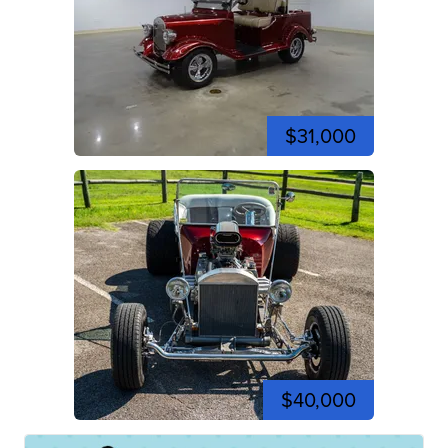
$31,000
$40,000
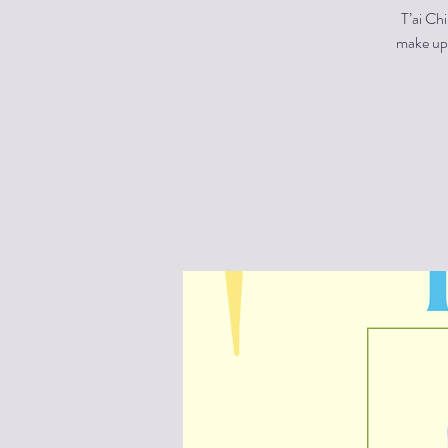
T’ai Ch
make up 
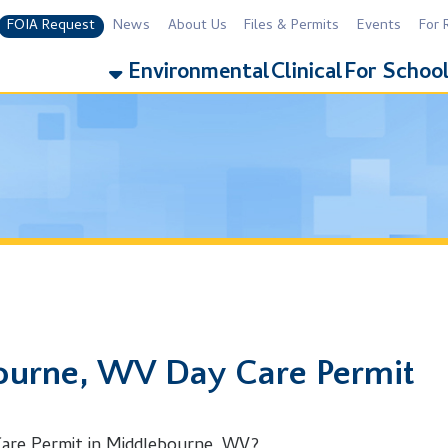
equest
News
About Us
Files & Permits
Events
For Residents
For 
Environmental
Clinical
For Schools
Addiction
e, WV Day Care Permit
rmit in Middlebourne, WV?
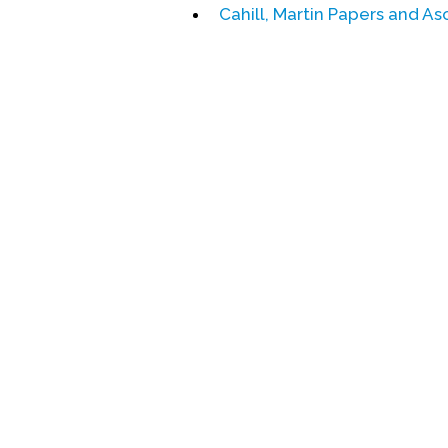
Cahill, Martin Papers and A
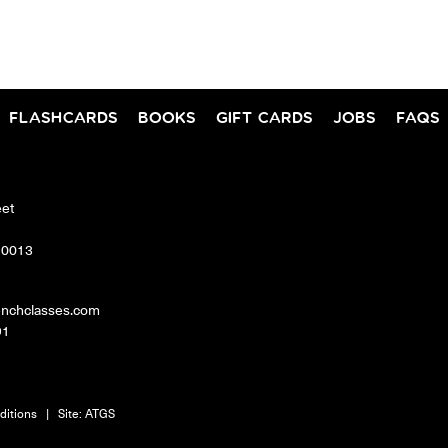
FLASHCARDS
BOOKS
GIFT CARDS
JOBS
FAQS
eet
10013
enchclasses.com
91
ditions
|
Site:
ATGS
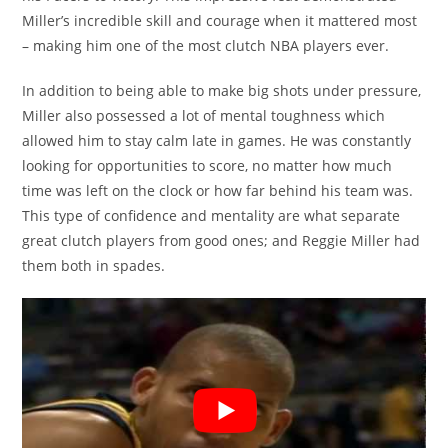
Miller’s incredible skill and courage when it mattered most
– making him one of the most clutch NBA players ever.
In addition to being able to make big shots under pressure,
Miller also possessed a lot of mental toughness which
allowed him to stay calm late in games. He was constantly
looking for opportunities to score, no matter how much
time was left on the clock or how far behind his team was.
This type of confidence and mentality are what separate
great clutch players from good ones; and Reggie Miller had
them both in spades.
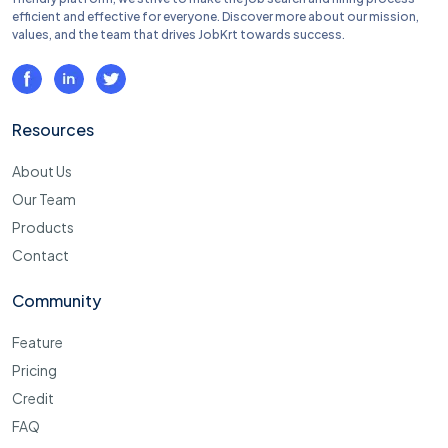
efficient and effective for everyone. Discover more about our mission,
values, and the team that drives JobKrt towards success.
Resources
About Us
Our Team
Products
Contact
Community
Feature
Pricing
Credit
FAQ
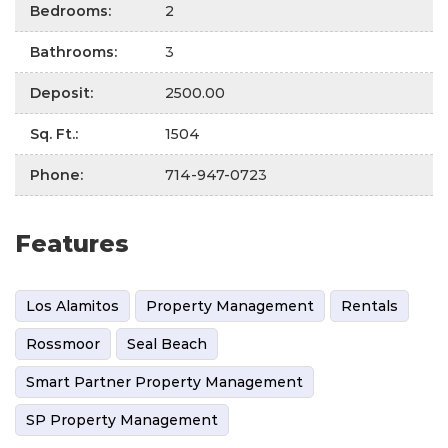
Bedrooms
:
2
Bathrooms
:
3
Deposit
:
2500.00
Sq. Ft.
:
1504
Phone
:
714-947-0723
Features
Los Alamitos
Property Management
Rentals
Rossmoor
Seal Beach
Smart Partner Property Management
SP Property Management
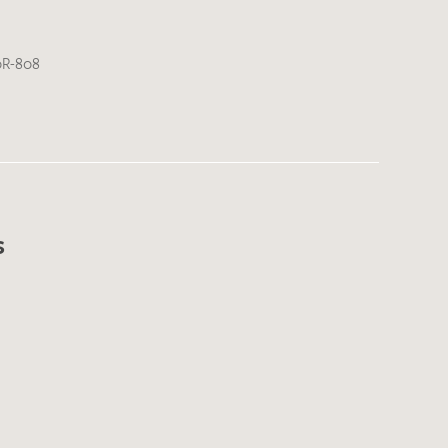
0R-808
s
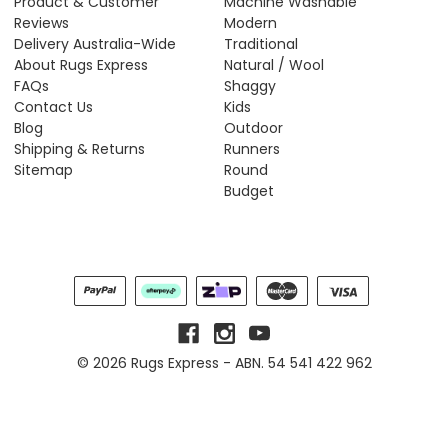
Product & Customer
Machine Washable
Reviews
Modern
Delivery Australia-Wide
Traditional
About Rugs Express
Natural / Wool
FAQs
Shaggy
Contact Us
Kids
Blog
Outdoor
Shipping & Returns
Runners
Sitemap
Round
Budget
© 2026 Rugs Express - ABN. 54 541 422 962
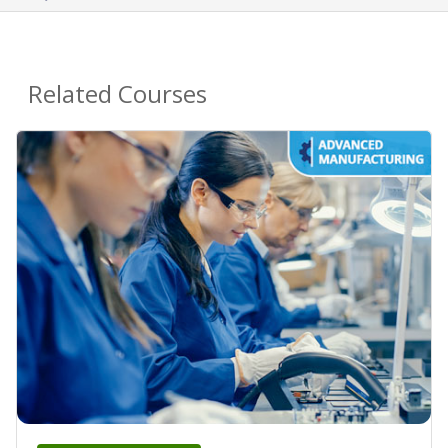
Related Courses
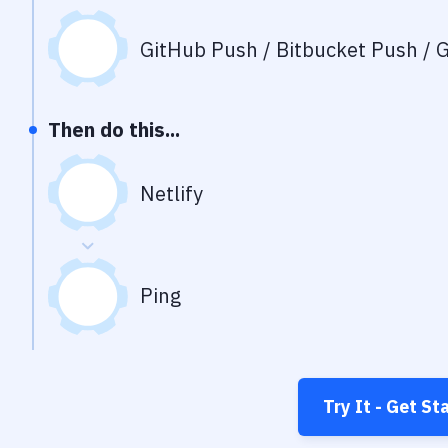
GitHub Push / Bitbucket Push / G
Then do this...
Netlify
Ping
Try It - Get St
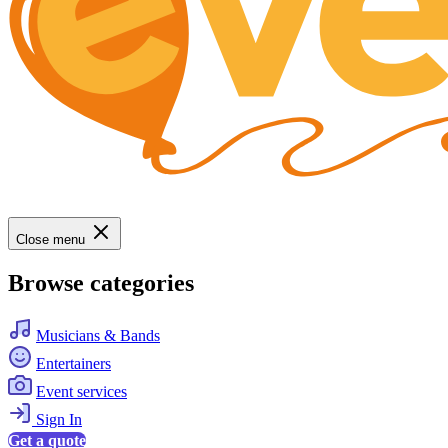
Close menu
Browse categories
Musicians & Bands
Entertainers
Event services
Sign In
Get a quote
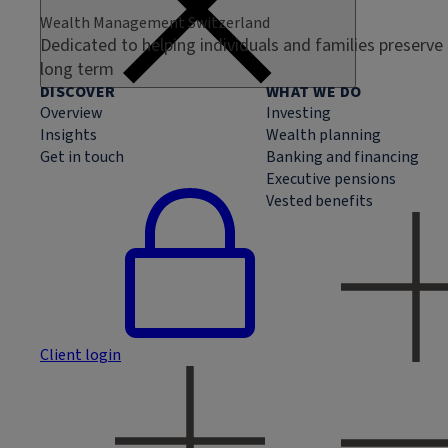
Wealth Management Switzerland
Dedicated to helping individuals and families preserve
long term
DISCOVER
WHAT WE DO
Overview
Investing
Insights
Wealth planning
Get in touch
Banking and financing
Executive pensions
Vested benefits
Client login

> _문제_: 위 목록에서 "GitHub Push / Bitbucket Push / G"이 있는 줄부터 "Get a quote"가 있는 줄까지 한 글자도 바꾸지 말고 그대로 옮겨 적으세요. 그림은 빼고 적어 주세요.

> _풀이 결과_:
GitHub Push / Bitbucket Push / G
Then do this...
Netlify
Ping
Try It - Get St
Close menu
Browse categories
Musicians & Bands
Entertainers
Event services
Sign In
Get a quote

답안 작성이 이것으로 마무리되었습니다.